Be known in the art the sensor, method and the film sensors that are used for dosed fluid volatility and non-volatile compounds.Usually, the specially designed for this purpose sensor special of use system carries out the quantitative of these parameters.These sensing systems use multiple principle to operate, and comprise galvanochemistry, optics, acoustics and magnetics.For example, sensing system is used for biology, chemistry and biochemical samples are carried out optical check.Various spectroscopic sensors have been developed with color solution and solid reagent operation.In fact, in many commercial available optical sensors and probe, the spectrophotometric indicator has become the reagent of selection in the analytical chemistry.
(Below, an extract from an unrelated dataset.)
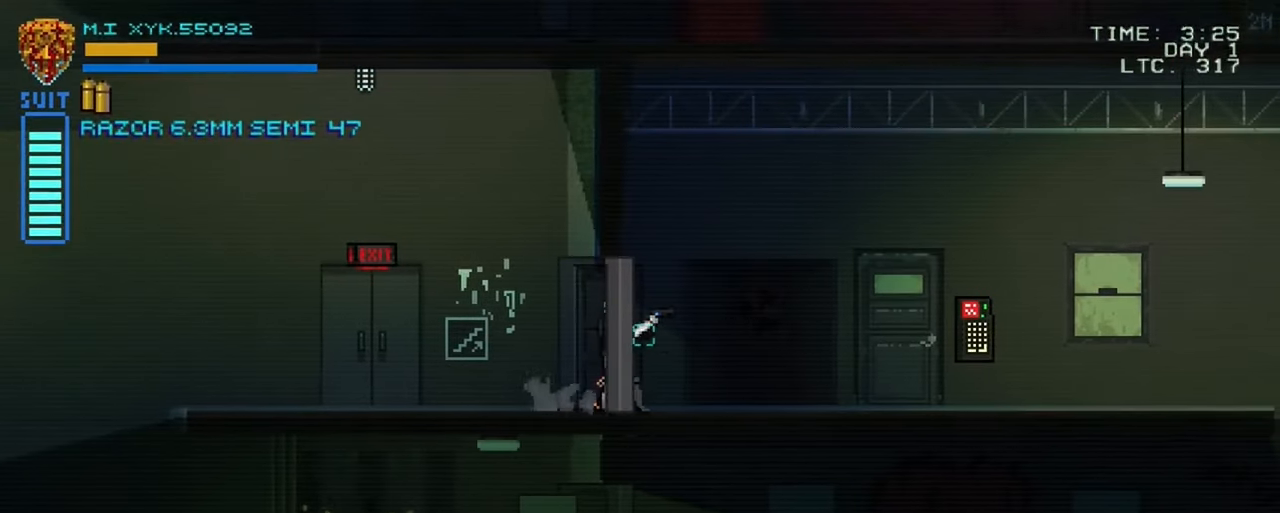
{"buttons": [], "left_stick": "right", "right_stick": "center", "events": []}
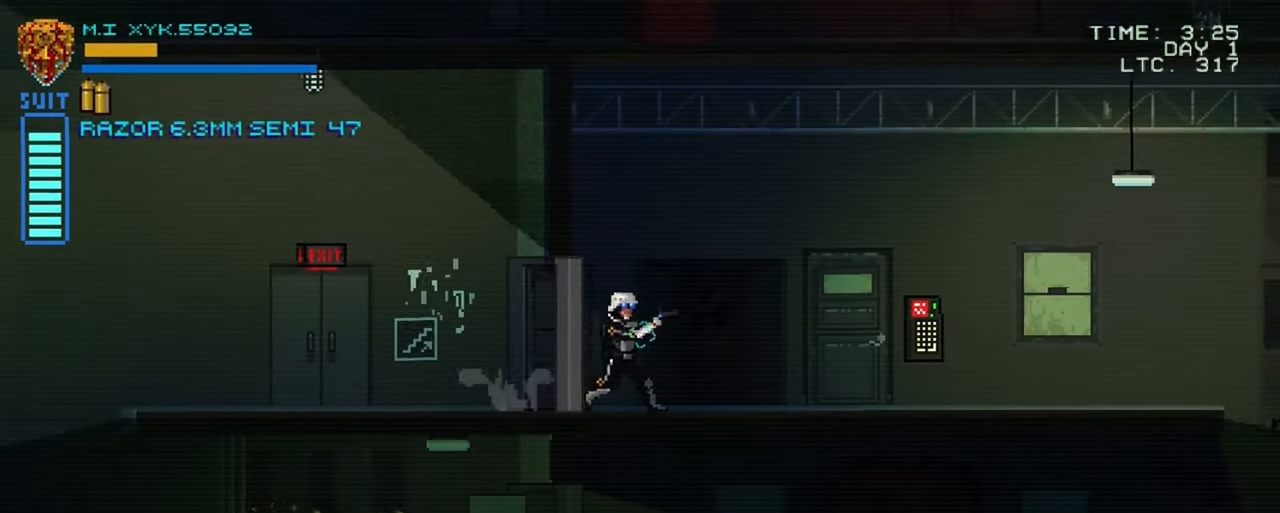
{"buttons": [], "left_stick": "right", "right_stick": "center", "events": []}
Optical sensor has many advantages than other sensor types, the most important thing is the conduction principle of their wide regions: optical sensor can have response to the analyte that other sensors can not be used.And optical sensor may not only carry out " directly " detection of analytes, and carries out " indirect " analyte determination, and the spectral signature of Measurement and analysis thing in " directly " detection of analytes adopts induction reagent in " indirect " analyte determination.When with analyte class matter interaction, this reagent changes on its optical characteristics, as elasticity or inelastic scattering, absorption, luminous intensity, luminescent lifetime or polarization state.Importantly, this class indirect detection combines with the chemo-selective that spectral measurement provides, and can overcome the disturbing effect of other troubles usually.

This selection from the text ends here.